Phenotype Compatible with Late-Onset, Nonclassical Combined Immunodeficiency (CDI)

Inborn errors of immunity (IEIs) with cytopenias and immunodysregulation can mimic hematological malignancies, making timely diagnosis difficult. The identification of mutations associated with inborn errors of immunity allows for clarification of their nature. Case Presentation: A 16-year-old female (Cajamarca, Peru) with a history of multiple early maternal deaths. Since the age of 13, she has presented with recurrent respiratory and gastrointestinal infections, with a partial response to antimicrobials. She presented with persistent fever, epistaxis, lymphadenopathy, polyserositis, hepatosplenomegaly, and chronic diarrhea. Blood tests showed persistent pancytopenia with marked lymphopenia, microcytosis, schistocytes, and dacryocytes in peripheral blood smears. Bone marrow aspirate and biopsy revealed mild dysplastic changes, without leukemic clonality; a second study ruled out myelodysplasia. Immune competence study showed severe hypogammaglobulinemia with vaccine failure (hepatitis B and pneumococcus).

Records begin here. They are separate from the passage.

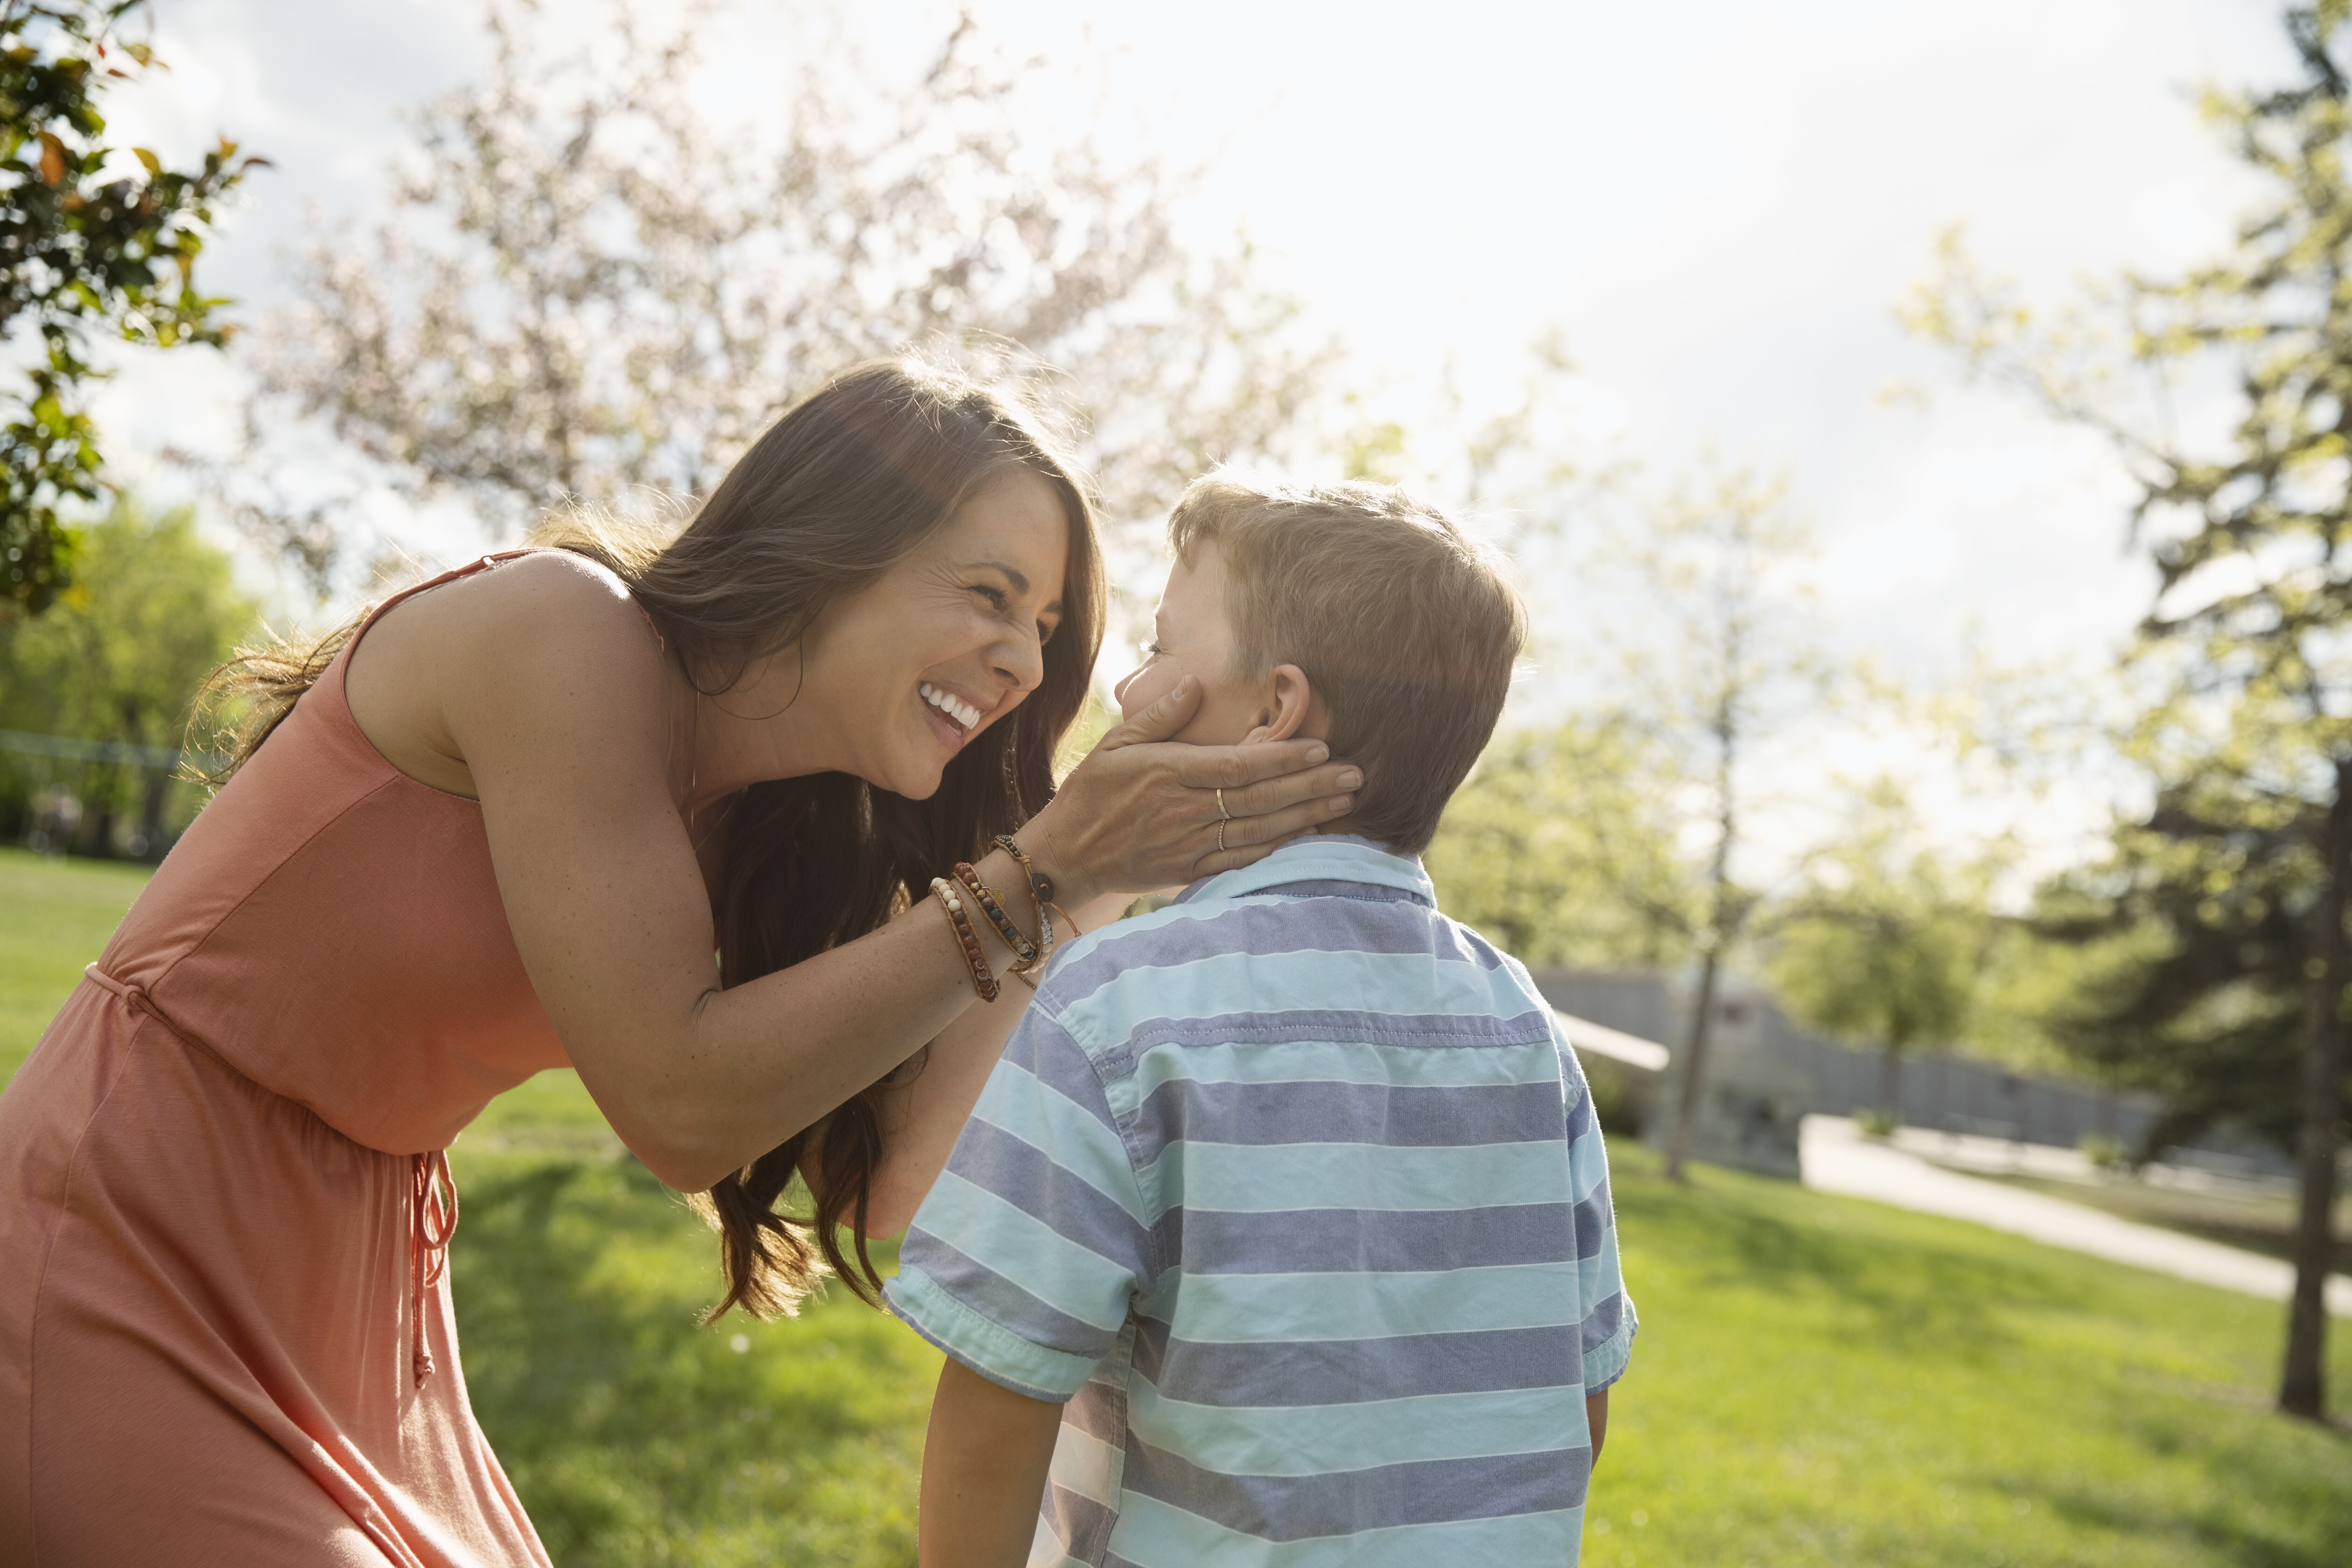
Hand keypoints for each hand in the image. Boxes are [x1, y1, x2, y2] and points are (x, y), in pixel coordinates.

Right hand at [1021, 676, 1360, 907]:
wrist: (1065, 856)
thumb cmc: (1090, 794)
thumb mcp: (1116, 744)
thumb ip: (1161, 716)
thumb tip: (1197, 683)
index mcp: (1171, 773)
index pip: (1240, 765)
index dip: (1284, 758)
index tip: (1321, 748)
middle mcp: (1186, 810)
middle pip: (1261, 798)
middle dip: (1312, 787)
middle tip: (1356, 775)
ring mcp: (1191, 844)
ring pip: (1261, 830)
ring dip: (1307, 817)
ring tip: (1344, 803)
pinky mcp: (1190, 871)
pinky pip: (1243, 860)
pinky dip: (1278, 849)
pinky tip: (1307, 837)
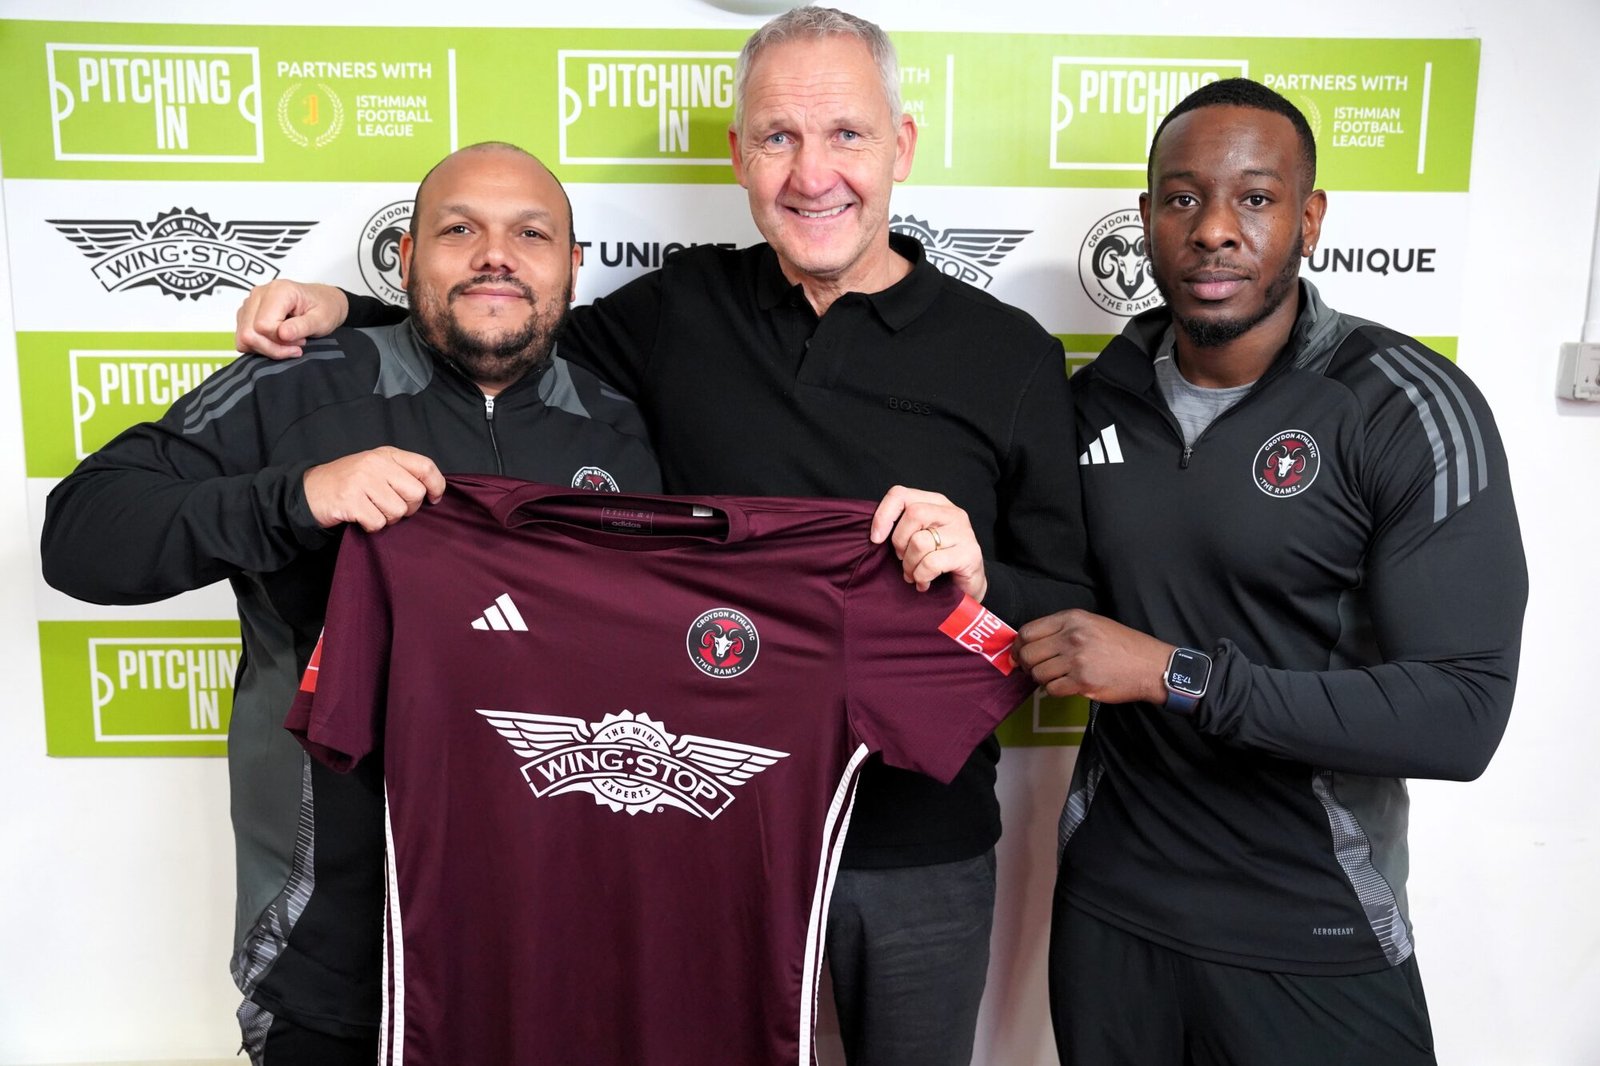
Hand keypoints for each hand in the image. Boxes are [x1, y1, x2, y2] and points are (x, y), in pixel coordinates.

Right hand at [236, 280, 349, 358]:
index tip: (300, 341)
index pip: (263, 326)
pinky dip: (260, 345)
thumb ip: (302, 327)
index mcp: (279, 291)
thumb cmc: (325, 307)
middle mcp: (260, 293)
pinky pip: (243, 337)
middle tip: (295, 345)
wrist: (325, 301)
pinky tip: (278, 341)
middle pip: (249, 333)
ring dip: (266, 347)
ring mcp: (251, 303)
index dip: (280, 341)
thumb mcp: (322, 320)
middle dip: (272, 347)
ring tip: (289, 341)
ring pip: (244, 337)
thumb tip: (282, 334)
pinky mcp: (247, 313)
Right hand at [303, 447, 445, 531]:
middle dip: (408, 508)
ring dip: (388, 519)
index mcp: (386, 454)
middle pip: (415, 493)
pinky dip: (372, 526)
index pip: (425, 466)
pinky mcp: (351, 500)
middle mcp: (376, 464)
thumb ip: (401, 473)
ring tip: (372, 511)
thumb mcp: (376, 467)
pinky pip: (378, 522)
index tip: (434, 498)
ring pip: (398, 511)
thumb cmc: (348, 482)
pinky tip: (361, 518)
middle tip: (390, 507)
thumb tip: (432, 491)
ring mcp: (362, 481)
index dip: (436, 485)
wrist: (309, 491)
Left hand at [869, 485, 986, 599]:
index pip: (901, 494)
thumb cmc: (938, 559)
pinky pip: (931, 563)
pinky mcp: (969, 553)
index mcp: (935, 502)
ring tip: (913, 574)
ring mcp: (963, 532)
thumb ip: (902, 528)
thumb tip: (875, 534)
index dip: (883, 515)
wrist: (969, 583)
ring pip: (920, 541)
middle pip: (913, 514)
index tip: (876, 539)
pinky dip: (921, 576)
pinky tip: (924, 582)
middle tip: (902, 559)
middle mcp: (951, 512)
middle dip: (900, 542)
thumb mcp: (918, 536)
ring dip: (910, 564)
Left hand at [1013, 609, 1174, 705]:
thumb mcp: (1092, 623)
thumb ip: (1062, 629)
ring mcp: (1076, 659)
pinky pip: (1052, 689)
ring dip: (1041, 680)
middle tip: (1034, 670)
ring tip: (1055, 678)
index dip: (1018, 646)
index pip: (1028, 631)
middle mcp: (1072, 636)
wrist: (1150, 665)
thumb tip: (1030, 644)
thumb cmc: (1122, 645)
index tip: (1019, 654)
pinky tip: (1065, 686)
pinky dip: (1054, 690)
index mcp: (1072, 619)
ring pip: (1038, 674)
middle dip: (1026, 665)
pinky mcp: (1082, 681)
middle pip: (1028, 654)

Flow cytometry (PIDOT) showed profound B and T lymphopenia, with natural killer (NK) cells at the lower limit. Genetic testing using a panel of inborn errors of immunity (Invitae, 2025) identified four heterozygous variants of uncertain significance (VUS) in the genes RTEL1, POLD2, and TMEM173, involved in telomere maintenance, DNA repair, and type I interferon activation, respectively.

The triad of B-T-NK lymphopenia, mild bone marrow dysplasia, and vaccine failure suggests combined immunodeficiency with hematopoietic compromise. Variants in POLD2 (DNA replication and repair) and TMEM173 (SAVI-like interferonopathy) could explain the cytopenia, inflammation, and polyserositis. Functional studies (polymerase deficiencies or repair defects, interferon score) and family genetic evaluation are required to confirm the diagnosis and to consider hematopoietic transplantation as a possible definitive treatment.